The Expedition of Humphry Clinker, Tobias Smollett's last published novel and most celebrated work, appeared in June 1771, three months before the author's death. A classic in the history of the English novel, it takes the form of a collection of letters written by various members of Mr. Matthew Bramble's family (for whom Humphry Clinker is a general servant) during their eight months of travel in England and Scotland in the 1760s. The wanderings of the Bramble party result in a series of amusing adventures and episodes, unfolding within the main plot in which the eccentric and contentious characters--"originals" as Bramble's nephew calls them--discover the sources of true happiness.
In this work, Smollett realized two long-standing artistic goals--a harmonious fusion of satire and comedy and, through the deliberate intertwining of historical and contrived details, a portrayal of the world as constructed from both fiction and fact. In achieving the latter, Smollett was aided by the novel's form, for the epistolary style of travel books in his day set a precedent for the extensive commentary on incidents, experiences, people, and places in Humphry Clinker and allowed him to relate the same stories through multiple points of view.
Much of the continuing appeal of the novel can be traced to the gossipy insights found in its mass of historical, biographical, economic, political, social, geographical, and topographical details. One meets, for example, Smollett's version of such historical personages as William Pitt, James Quin, and the Duke of Newcastle, as well as fictionalized versions of Smollett's own friends and enemies. Even minor characters are often taken directly from history. In addition, the book includes numerous quotations from and allusions to the Bible, earlier and contemporary literature, the Book of Common Prayer, medical matter, and proverbial lore.

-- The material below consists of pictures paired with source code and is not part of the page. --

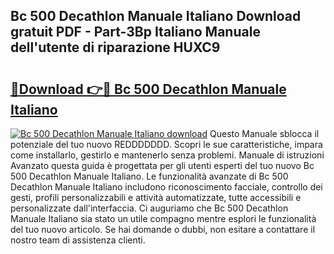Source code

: ## Bc 500 Decathlon Manuale Italiano Download gratuit PDF - Part-3Bp Italiano Manuale dell'utente di riparazione HUXC9

# <h2><a href="http://dfgqh9.blite.top/?on=Bc+500+Decathlon+Manuale+Italiano">🔗Download 👉🔴 Bc 500 Decathlon Manuale Italiano</a></h2>

[![Bc 500 Decathlon Manuale Italiano download](https://i.imgur.com/lujVjoI.png)](http://dfgqh9.blite.top/?on=Bc+500+Decathlon+Manuale+Italiano)
Questo Manuale sblocca il potenziale del tuo nuovo REDDDDDDD. Scopri le sue caratteristiche, impara come installarlo, gestirlo e mantenerlo senza problemi. Manuale di istruzioni Avanzato questa guida è progettata per gli utenti esperti del tuo nuovo Bc 500 Decathlon Manuale Italiano. Le funzionalità avanzate di Bc 500 Decathlon Manuale Italiano includono riconoscimento facciale, controllo dei gesti, profili personalizzabili e attività automatizzate, tutte accessibili e personalizzate dall'interfaccia. Ci auguriamo che Bc 500 Decathlon Manuale Italiano sia stato un utile compagno mentre esplori le funzionalità del tuo nuovo articolo. Se hai domande o dubbi, non esitare a contattare il nostro team di assistenza clienti.
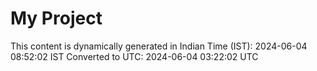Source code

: # My Project

This content is dynamically generated in Indian Time (IST): 2024-06-04 08:52:02 IST
Converted to UTC: 2024-06-04 03:22:02 UTC
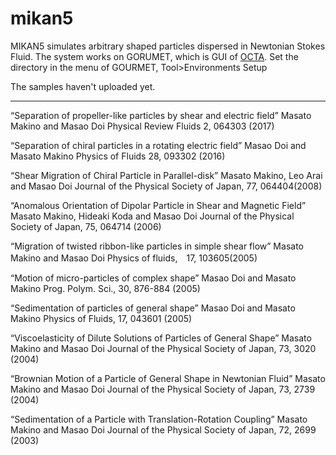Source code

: # mikan5

MIKAN5 simulates arbitrary shaped particles dispersed in Newtonian Stokes Fluid.
The system works on GORUMET, which is GUI of  [OCTA](http://octa.jp/).
Set the directory in the menu of GOURMET,
Tool>Environments Setup

The samples haven't uploaded yet.

------------

“Separation of propeller-like particles by shear and electric field”
Masato Makino and Masao Doi
Physical Review Fluids 2, 064303 (2017)

“Separation of chiral particles in a rotating electric field”
Masao Doi and Masato Makino
Physics of Fluids 28, 093302 (2016)

“Shear Migration of Chiral Particle in Parallel-disk”
Masato Makino, Leo Arai and Masao Doi
Journal of the Physical Society of Japan, 77, 064404(2008)

“Anomalous Orientation of Dipolar Particle in Shear and Magnetic Field”
Masato Makino, Hideaki Koda and Masao Doi
Journal of the Physical Society of Japan, 75, 064714 (2006)

“Migration of twisted ribbon-like particles in simple shear flow”
Masato Makino and Masao Doi
Physics of fluids,　17, 103605(2005)

“Motion of micro-particles of complex shape”
Masao Doi and Masato Makino
Prog. Polym. Sci., 30, 876-884 (2005)

“Sedimentation of particles of general shape”
Masao Doi and Masato Makino
Physics of Fluids, 17, 043601 (2005)

“Viscoelasticity of Dilute Solutions of Particles of General Shape”
Masato Makino and Masao Doi
Journal of the Physical Society of Japan, 73, 3020 (2004)

“Brownian Motion of a Particle of General Shape in Newtonian Fluid”
Masato Makino and Masao Doi
Journal of the Physical Society of Japan, 73, 2739 (2004)

“Sedimentation of a Particle with Translation-Rotation Coupling”
Masato Makino and Masao Doi
Journal of the Physical Society of Japan, 72, 2699 (2003)
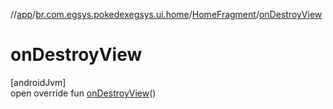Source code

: //[app](../../../index.md)/[br.com.egsys.pokedexegsys.ui.home](../index.md)/[HomeFragment](index.md)/[onDestroyView](on-destroy-view.md)

# onDestroyView

[androidJvm]\
open override fun [onDestroyView](on-destroy-view.md)()
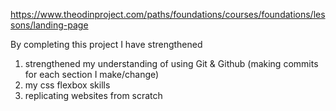 https://www.theodinproject.com/paths/foundations/courses/foundations/lessons/landing-page

By completing this project I have strengthened
1) strengthened my understanding of using Git & Github (making commits for each section I make/change)
2) my css flexbox skills
3) replicating websites from scratch
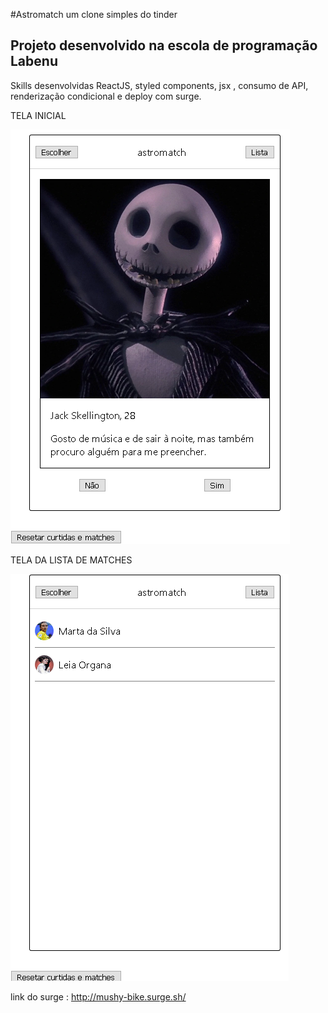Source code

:#Astromatch um clone simples do tinder 

## Projeto desenvolvido na escola de programação Labenu 

Skills desenvolvidas ReactJS, styled components, jsx , consumo de API, renderização condicional e deploy com surge.



TELA INICIAL 

![SCREENSHOT INCIAL](https://github.com/wdsonhenrique/astromatch/blob/main/tela%20inicial.png)





TELA DA LISTA DE MATCHES 

![SCREENDHSOT DA TELA DE MATCHES](https://github.com/wdsonhenrique/astromatch/blob/main/lista%20de%20matches.png)



link do surge : http://mushy-bike.surge.sh/
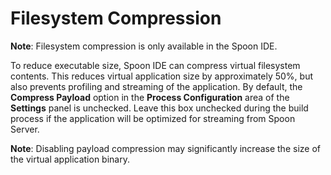 # Filesystem Compression

**Note**: Filesystem compression is only available in the Spoon IDE. 

To reduce executable size, Spoon IDE can compress virtual filesystem contents. This reduces virtual application size by approximately 50%, but also prevents profiling and streaming of the application. By default, the **Compress Payload** option in the **Process Configuration** area of the **Settings** panel is unchecked. Leave this box unchecked during the build process if the application will be optimized for streaming from Spoon Server.

**Note**: Disabling payload compression may significantly increase the size of the virtual application binary.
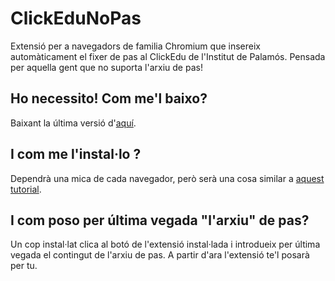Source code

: # ClickEduNoPas

Extensió per a navegadors de familia Chromium que insereix automàticament el fixer de pas al ClickEdu de l'Institut de Palamós. Pensada per aquella gent que no suporta l'arxiu de pas!

## Ho necessito! Com me'l baixo?
Baixant la última versió d'[aquí](https://github.com/aniollidon/ClickEduNoPas/releases).

## I com me l'instal·lo ?
Dependrà una mica de cada navegador, però serà una cosa similar a [aquest tutorial](
https://bashvlas.com/blog/install-chrome-extension-in-developer-mode/).

## I com poso per última vegada "l'arxiu" de pas?
Un cop instal·lat clica al botó de l'extensió instal·lada i introdueix per última vegada el contingut de l'arxiu de pas. A partir d'ara l'extensió te'l posarà per tu.
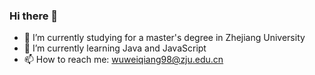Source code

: ### Hi there 👋

- 🔭 I’m currently studying for a master's degree in Zhejiang University
- 🌱 I’m currently learning Java and JavaScript
- 📫 How to reach me: wuweiqiang98@zju.edu.cn
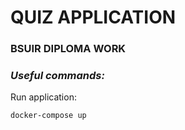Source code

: # QUIZ APPLICATION

### BSUIR DIPLOMA WORK

### _Useful commands:_
Run application:
  
    docker-compose up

This edition of Humphry Clinker includes illustrations by George Cruikshank and Thomas Rowlandson and is the first scholarly edition to feature a comprehensive introduction, exhaustive textual editing, and detailed notes that cite passages from Smollett's nonfictional works and the works of his contemporaries to analyze the mass of allusions and references in the novel. Thomas R. Preston's introduction discusses the composition, publication, and early reception of Humphry Clinker, the crucial importance of money in the narrative and its revelation of character, and Smollett's use of language and dialect.